According to Pacific Bridge, who regularly puts out an Asian HR newsletter, multinational companies in India are starting to rethink their offshore plans. In fact, according to one recent article, the cost of an employee in India is starting to cost anywhere from $45-60k per year - in US dollars!
With the cost of living and business on the rise everywhere, it's certainly no surprise to see that India is no longer the worldwide capital of cheap labor (China probably wears that mantle now, one day to be followed by Africa).
However, moving forward, what is the best response? Should these companies (Hello, Dell), continue to maintain established Asian operations or bring the jobs back home? The article focuses on skilled labor, but what is the new cost of unskilled labor, such as call centers? Do these jobs incur the same 12% rate rise as the technology sector?
When we focus on the cost of offshoring or the new reality based on rising costs, I think it's essential that we look at the big picture and not just the attempted justification for hiring skilled labor there. $60k is a pretty good salary in most places in the United States; especially since this number included training and travel (most likely to the United States).
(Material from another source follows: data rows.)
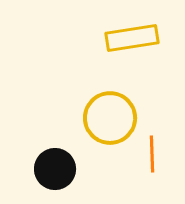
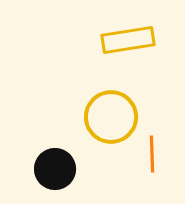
yellow rectangle: moved 4 px left, 2 px down
yellow circle: moved 1 px right, 1 px up
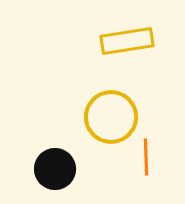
yellow rectangle: moved 1 px left, 1 px down
orange line: moved 6 px left, 3 px down
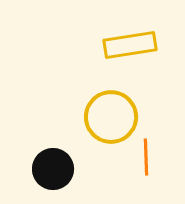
yellow rectangle: moved 3 px right, 4 px down
black circle: moved 2 px left
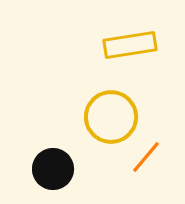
orange line: rotated 42 degrees clockwise
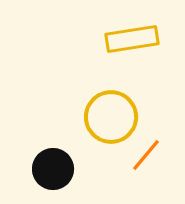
yellow rectangle: moved 2 px right, 6 px up
orange line: moved 2 px up
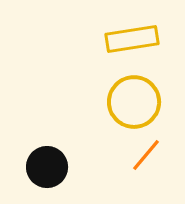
yellow circle: moved 23 px right, 15 px up
black circle: moved 6 px left, 2 px up
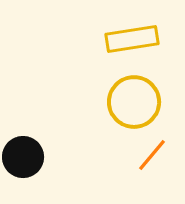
orange line: moved 6 px right
black circle: moved 24 px left, 10 px up
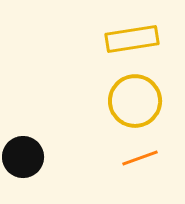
yellow circle: moved 1 px right, 1 px up
orange line: moved 12 px left, 3 px down; rotated 30 degrees clockwise
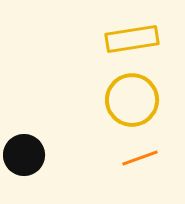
yellow circle: moved 3 px left, 1 px up
black circle: moved 1 px right, 2 px up
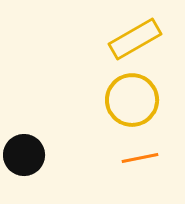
yellow rectangle: moved 3 px right; rotated 21 degrees counterclockwise
orange line: rotated 9 degrees clockwise
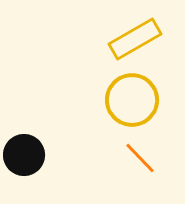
orange line: rotated 57 degrees clockwise
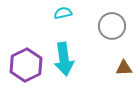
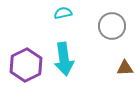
brown triangle: moved 1 px right
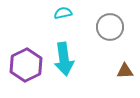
gray circle: moved 2 px left, 1 px down
brown triangle: moved 3 px down
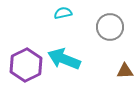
cyan arrow: rotated 120 degrees clockwise
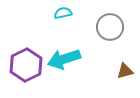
cyan arrow: rotated 40 degrees counterclockwise
brown triangle: rotated 12 degrees counterclockwise
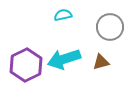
cyan semicircle: moved 2 px down
brown triangle: moved 24 px left, 9 px up
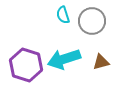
cyan semicircle: rotated 96 degrees counterclockwise
gray circle: moved 18 px left, 6 px up
purple hexagon: rotated 16 degrees counterclockwise
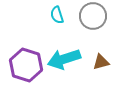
cyan semicircle: moved 6 px left
gray circle: moved 1 px right, 5 px up
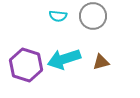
cyan semicircle: moved 1 px right, 1 px down; rotated 66 degrees counterclockwise
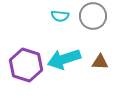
cyan semicircle: moved 2 px right
brown triangle: moved 1 px left; rotated 18 degrees clockwise
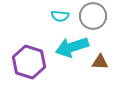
cyan arrow: moved 8 px right, 12 px up
purple hexagon: moved 3 px right, 3 px up
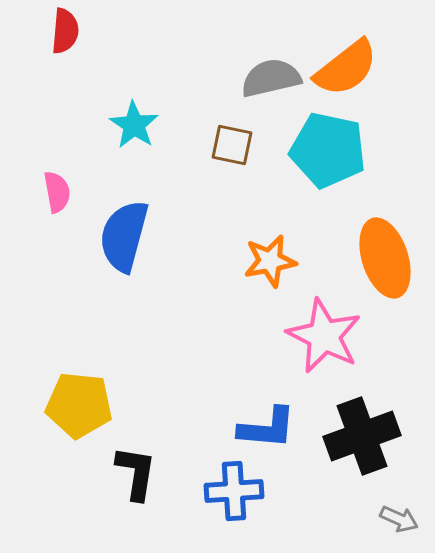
Despite the rise in costs, I can't imagine any of these companies pulling out – especially to return to the US. That would be a lot of crow to eat, as well as counterproductive – after all, the goal was always to lower costs, not raise or equal them.
So the next direction may be even further east – while the likely response would be for Indian companies to offer some sort of incentives for companies to remain.
No matter how you slice it, it seems to be an assured victory for both business and government, but the displaced workers across the US and Europe seems to be on the losing end of the stick of that deal.